#### Data ####

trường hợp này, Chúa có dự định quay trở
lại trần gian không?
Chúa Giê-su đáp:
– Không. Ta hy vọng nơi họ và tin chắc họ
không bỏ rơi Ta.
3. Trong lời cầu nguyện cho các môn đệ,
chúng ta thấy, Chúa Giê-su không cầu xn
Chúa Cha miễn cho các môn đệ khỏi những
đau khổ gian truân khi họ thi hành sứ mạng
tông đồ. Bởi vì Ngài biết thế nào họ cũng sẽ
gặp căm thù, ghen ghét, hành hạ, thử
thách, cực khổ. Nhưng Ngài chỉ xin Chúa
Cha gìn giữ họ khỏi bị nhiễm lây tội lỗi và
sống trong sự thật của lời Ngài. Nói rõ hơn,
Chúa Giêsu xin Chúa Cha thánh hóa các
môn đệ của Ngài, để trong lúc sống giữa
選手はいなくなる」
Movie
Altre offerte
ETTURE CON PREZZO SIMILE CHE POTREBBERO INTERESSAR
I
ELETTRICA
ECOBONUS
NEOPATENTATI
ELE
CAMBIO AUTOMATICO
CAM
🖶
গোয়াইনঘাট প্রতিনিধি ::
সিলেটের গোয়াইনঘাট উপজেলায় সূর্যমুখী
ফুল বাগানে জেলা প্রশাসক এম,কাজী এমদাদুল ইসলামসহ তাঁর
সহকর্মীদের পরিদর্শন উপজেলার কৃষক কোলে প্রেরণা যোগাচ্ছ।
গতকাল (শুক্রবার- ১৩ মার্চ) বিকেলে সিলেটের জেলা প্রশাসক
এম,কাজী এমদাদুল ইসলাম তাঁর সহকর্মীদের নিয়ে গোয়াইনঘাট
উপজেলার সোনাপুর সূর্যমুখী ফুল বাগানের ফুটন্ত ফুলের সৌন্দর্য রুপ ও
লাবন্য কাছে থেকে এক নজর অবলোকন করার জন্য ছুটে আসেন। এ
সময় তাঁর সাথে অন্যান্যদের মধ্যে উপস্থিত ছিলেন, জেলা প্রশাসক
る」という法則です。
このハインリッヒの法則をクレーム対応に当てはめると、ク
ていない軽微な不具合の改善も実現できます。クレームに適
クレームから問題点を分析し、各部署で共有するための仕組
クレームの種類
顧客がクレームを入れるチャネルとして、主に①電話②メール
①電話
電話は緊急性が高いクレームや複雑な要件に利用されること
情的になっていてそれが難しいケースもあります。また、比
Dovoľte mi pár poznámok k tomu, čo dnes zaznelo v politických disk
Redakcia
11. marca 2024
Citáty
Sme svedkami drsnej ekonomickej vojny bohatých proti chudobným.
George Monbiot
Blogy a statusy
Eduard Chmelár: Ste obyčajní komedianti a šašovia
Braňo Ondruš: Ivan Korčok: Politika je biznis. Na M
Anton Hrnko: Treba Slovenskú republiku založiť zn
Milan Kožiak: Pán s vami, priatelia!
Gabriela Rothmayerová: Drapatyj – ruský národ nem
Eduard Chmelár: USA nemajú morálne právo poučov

####

**Aim of the exercise**: Copy exactly the lines above, from the one containing "George Monbiot" through the very last line.

**Result of the task**:
George Monbiot
Blogy a statusy
Eduard Chmelár: Ste obyčajní komedianti a šašovia
Braňo Ondruš: Ivan Korčok: Politika je biznis. Na M
Anton Hrnko: Treba Slovenskú republiku založiť zn
Milan Kožiak: Pán s vami, priatelia!
Gabriela Rothmayerová: Drapatyj – ruský národ nem
Eduard Chmelár: USA nemajú morálne právo poučov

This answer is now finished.